RL sucks so fucking much right now

Aug 06, 2011 21:00

God life sucks so so fucking much right now. I feel totally overwhelmed & upset. My bf who's been sick & hurting with his back problems applied for disability & was denied so we went to a lawyer to see what we can do & started the legal process you know? We went back to see his Dr & she sent him to go see a Psychiatrist because she felt he was depressed & sure enough they diagnosed him with depression. So now they have him in the behavioral unit locked up & off his pain meds to see what they can do for him. This is killing me because he keeps calling me & just asking to come home.
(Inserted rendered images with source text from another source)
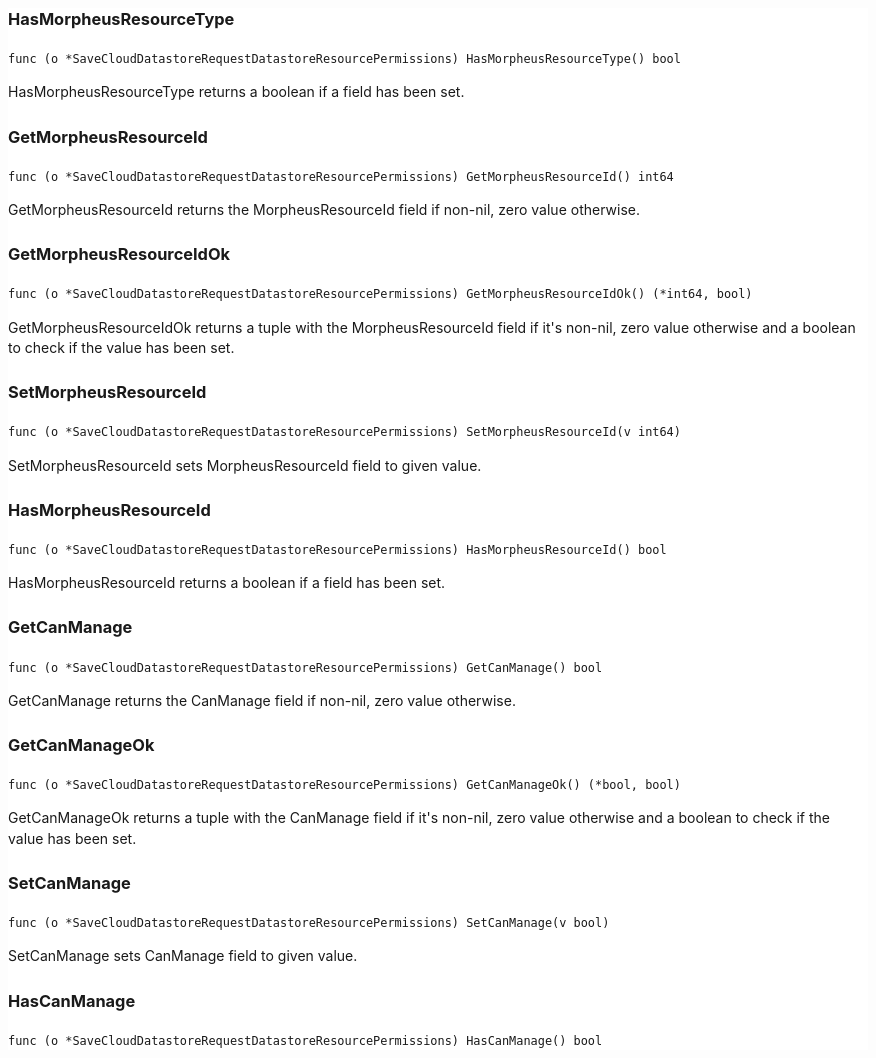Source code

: ### HasMorpheusResourceType

`func (o *SaveCloudDatastoreRequestDatastoreResourcePermissions) HasMorpheusResourceType() bool`

HasMorpheusResourceType returns a boolean if a field has been set.

### GetMorpheusResourceId

`func (o *SaveCloudDatastoreRequestDatastoreResourcePermissions) GetMorpheusResourceId() int64`

GetMorpheusResourceId returns the MorpheusResourceId field if non-nil, zero value otherwise.

### GetMorpheusResourceIdOk

`func (o *SaveCloudDatastoreRequestDatastoreResourcePermissions) GetMorpheusResourceIdOk() (*int64, bool)`

GetMorpheusResourceIdOk returns a tuple with the MorpheusResourceId field if it's non-nil, zero value otherwise
and a boolean to check if the value has been set.

### SetMorpheusResourceId

`func (o *SaveCloudDatastoreRequestDatastoreResourcePermissions) SetMorpheusResourceId(v int64)`

SetMorpheusResourceId sets MorpheusResourceId field to given value.

### HasMorpheusResourceId

`func (o *SaveCloudDatastoreRequestDatastoreResourcePermissions) HasMorpheusResourceId() bool`

HasMorpheusResourceId returns a boolean if a field has been set.

### GetCanManage

`func (o *SaveCloudDatastoreRequestDatastoreResourcePermissions) GetCanManage() bool`

GetCanManage returns the CanManage field if non-nil, zero value otherwise.

### GetCanManageOk

`func (o *SaveCloudDatastoreRequestDatastoreResourcePermissions) GetCanManageOk() (*bool, bool)`

GetCanManageOk returns a tuple with the CanManage field if it's non-nil, zero value otherwise
and a boolean to check if the value has been set.

### SetCanManage

`func (o *SaveCloudDatastoreRequestDatastoreResourcePermissions) SetCanManage(v bool)`

SetCanManage sets CanManage field to given value.

### HasCanManage

`func (o *SaveCloudDatastoreRequestDatastoreResourcePermissions) HasCanManage() bool`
God it hurts to tell him he has to stay & just stop fighting the drs & get treatment. My heart is breaking over this & his brother is looking to me to help him deal with Eric's problems




Just because I work in health care & have worked in behavioral centers doesn't make this process any easier for me! I honestly feel the weight of everyone's expectations on my shoulders & its a lonely ass feeling.
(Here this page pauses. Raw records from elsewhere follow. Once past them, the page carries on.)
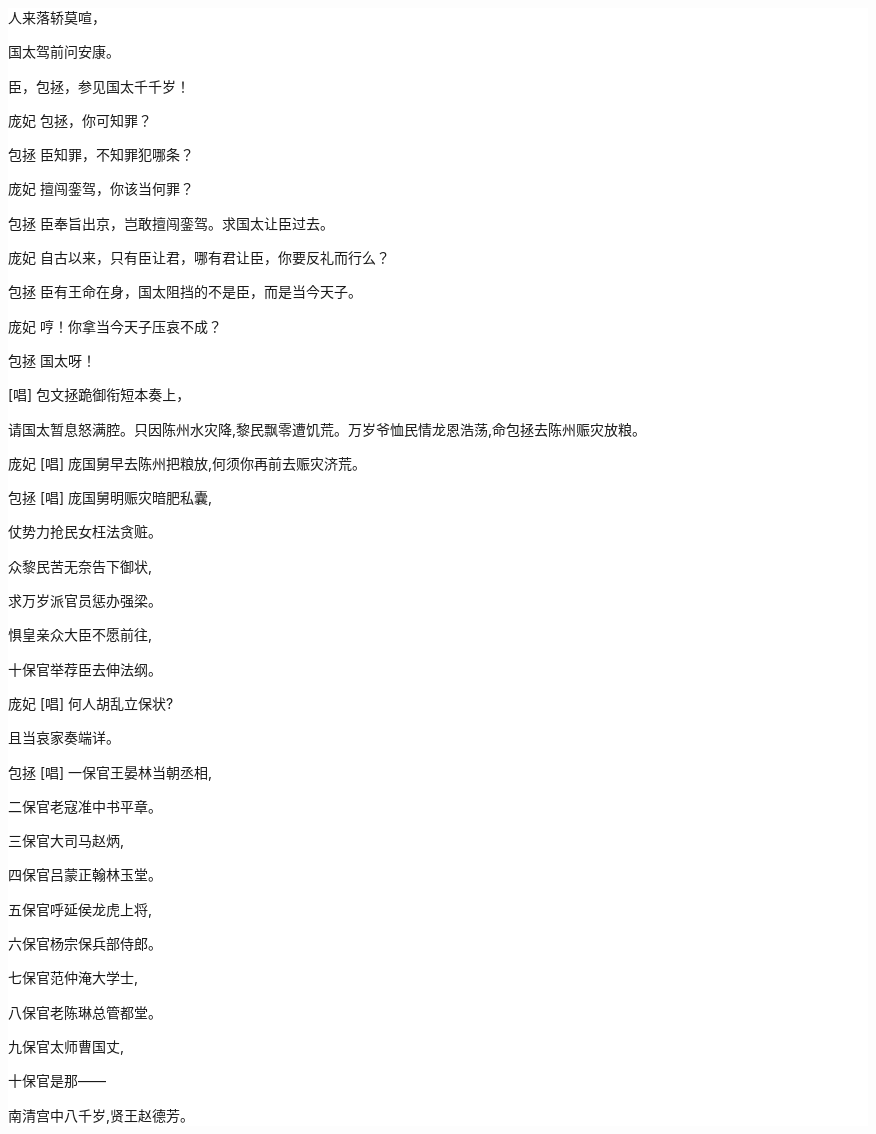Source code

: 人来落轿莫喧，

国太驾前问安康。

臣，包拯，参见国太千千岁！

庞妃 包拯，你可知罪？

包拯 臣知罪，不知罪犯哪条？

庞妃 擅闯銮驾，你该当何罪？

包拯 臣奉旨出京，岂敢擅闯銮驾。求国太让臣过去。

庞妃 自古以来，只有臣让君，哪有君让臣，你要反礼而行么？

包拯 臣有王命在身，国太阻挡的不是臣，而是当今天子。

庞妃 哼！你拿当今天子压哀不成？

包拯 国太呀！

[唱] 包文拯跪御衔短本奏上，

请国太暂息怒满腔。只因陈州水灾降,黎民飘零遭饥荒。万岁爷恤民情龙恩浩荡,命包拯去陈州赈灾放粮。

庞妃 [唱] 庞国舅早去陈州把粮放,何须你再前去赈灾济荒。

包拯 [唱] 庞国舅明赈灾暗肥私囊,

仗势力抢民女枉法贪赃。

众黎民苦无奈告下御状,

求万岁派官员惩办强梁。

惧皇亲众大臣不愿前往,

十保官举荐臣去伸法纲。

庞妃 [唱] 何人胡乱立保状?

且当哀家奏端详。

包拯 [唱] 一保官王晏林当朝丞相,

二保官老寇准中书平章。

三保官大司马赵炳,

四保官吕蒙正翰林玉堂。

五保官呼延侯龙虎上将,

六保官杨宗保兵部侍郎。

七保官范仲淹大学士,

八保官老陈琳总管都堂。

九保官太师曹国丈,

十保官是那——

南清宫中八千岁,贤王赵德芳。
I wanna just sit in bed & cry. I miss him & I know he needs this but fuck when he calls he's been so sad & then switches to plain mean to me.







God give me the strength to do this..... or at least enough shots to deal with this!




Hopefully this will work out soon but holy fuck I needed to get this off my chest so fucking bad. I think I need to see someone soon to help me deal with everything thats going on before I make myself really sick with stress & everything else. I just feel really lonely & I don't even know how to describe how I am feeling anymore.




I'm gonna go off on someone soon! I can already hear someone telling me:



Well thanks for reading my rant I feel mildly better now.